This study is an exercise in comparative political science. Its object is to offer generalizations about how electoral institutions influence the functioning [End Page 476] of political parties. Accordingly, the author undertakes a historical comparison of electoral systems in France and Germany, primarily as they functioned—or failed to function—during the interwar period. He argues that French parties responded to the challenges posed by the Depression and fascism with much more innovation and flexibility than their German counterparts, and that the most powerful explanation for the difference is institutional. The French electoral system was based on single-member districts, which encouraged candidates' responsiveness to voters' concerns.
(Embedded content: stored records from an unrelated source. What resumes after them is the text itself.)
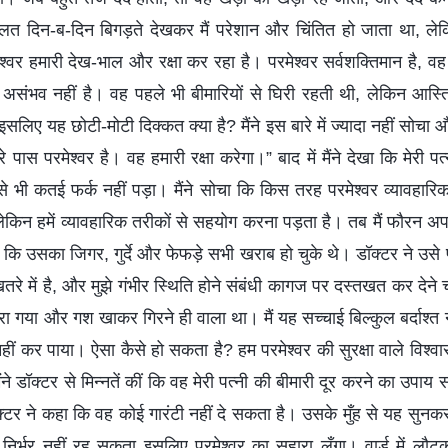
लत दिन-ब-दिन बिगड़ते देखकर मैं परेशान और चिंतित हो जाता था, लेक
ेश्वर हमारी देख-भाल और रक्षा कर रहा है। परमेश्वर सर्वशक्तिमान है, वह 
संभव नहीं है। वह पहले भी बीमारियों से घिरी रहती थी, लेकिन आस्ति
सलिए यह छोटी-मोटी दिक्कत क्या है? मैंने इस बारे में ज्यादा नहीं स
पास परमेश्वर है। वह हमारी रक्षा करेगा।” बाद में मैंने देखा कि मेरी पत्
से भी कतई फर्क नहीं पड़ा। मैंने सोचा कि किस तरह परमेश्वर व्यावहार
, लेकिन हमें व्यावहारिक तरीकों से सहयोग करना पड़ता है। तब मैं फौरन अ
 कि उसका जिगर, गुर्दे और फेफड़े सभी खराब हो चुके थे। डॉक्टर ने उस
े में है, और मुझे गंभीर स्थिति होने संबंधी कागज पर दस्तखत कर देने च
 गया और गश खाकर गिरने ही वाला था। मैं यह सच्चाई बिल्कुल बर्दाश्त 
ं कर पाया। ऐसा कैसे हो सकता है? हम परमेश्वर की सुरक्षा वाले विश्वा
ंने डॉक्टर से मिन्नतें कीं कि वह मेरी पत्नी की बीमारी दूर करने का उपाय 
टर ने कहा कि वह कोई गारंटी नहीं दे सकता है। उसके मुँह से यह सुनक
र निर्भर नहीं रह सकता इसलिए परमेश्वर का सहारा लूँगा। वार्ड में लौटकर 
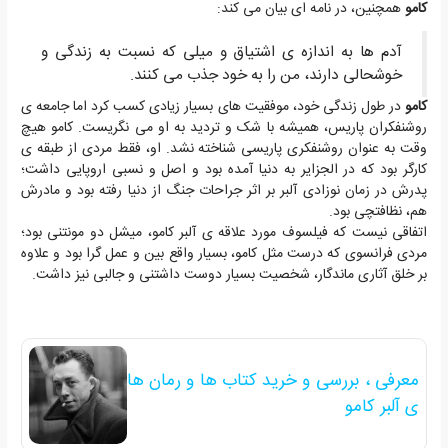
کامو
همچنین، در نامه ای بیان می کند:
آدم ها به اندازه ی اشتیاق و میلی که نسبت به زندگی و
خوشحالی دارند، من را به خود جذب می کنند.
کامو
در طول زندگی خود، موفقیت های بسیار زیادی کسب کرد اما جامعه ی
روشنفکران پاریس، همیشه با شک و تردید به او می نگریست. کامو هیچ
وقت به عنوان روشنفکری پاریسی شناخته نشد. او، فقط مردی از طبقه ی
کارگر بود که در الجزایر به دنیا آمده بود و اصل و نسبی اروپایی داشت؛
پدرش در زمان نوزادی آلبر بر اثر جراحات جنگ از دنیا رفته بود و مادرش
هم، نظافتچی بود.
اتفاقی نیست که فیلسوف مورد علاقه ی آلبر کامو، میشل دو مونتنی بود؛
مردی فرانسوی که درست مثل کامو، بسیار واقع بین و عمل گرا بود و علاوه
بر خلق آثاری ماندگار، شخصیت بسیار دوست داشتنی و جالبی نیز داشت.
معرفی ، بررسی و خرید کتاب ها و رمان ها
ی آلبر کامو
By contrast, the German system was based on proportional representation and large voting districts, which encouraged the bureaucratic sclerosis and ideological rigidity of the German parties.

The book introduces a number of provocative and plausible propositions about the significance of electoral institutions, but the historical comparison is built on premises that are difficult to accept—starting with the proposition that institutions are somehow "transhistorical" phenomena. In order to isolate electoral institutions as an independent variable, Kreuzer must posit the basic comparability of the party systems in the two countries. He does so at such a high level of abstraction that historians of France and Germany will have difficulty recognizing the results. One problem is that he filters out differences of constitutional structure—the fact that German parties operated simultaneously in several electoral contexts. Another is that he filters out the Catholic Center party from the German case, principally "because there is no comparable party in France" (18). With this hole, the analytical framework imposes a degree of comparability on the two party systems, but it generates a lot of conclusions that are simply wrong. The analysis also remains innocent of current controversies among historians of the German electoral system, which focus on the play of cultural milieus in the behavior of the parties.

The dependent variable in the analysis is also suspect because it is ill-defined. The author argues that the French parties were more "entrepreneurial." They were more willing to take risks, adapt modern propaganda techniques—like "spirited stump speeches" (74)—and to embrace "Keynsian planism" (88) as an imaginative response to the Depression. Because entrepreneurialism is difficult to measure and Keynsianism is a capacious concept, the author's conclusions about both rest largely on shaky impressions.

These criticisms are not meant to contest the importance of electoral institutions for party behavior. They specifically address the utility of this "historical institutionalist" analysis for understanding historical institutions.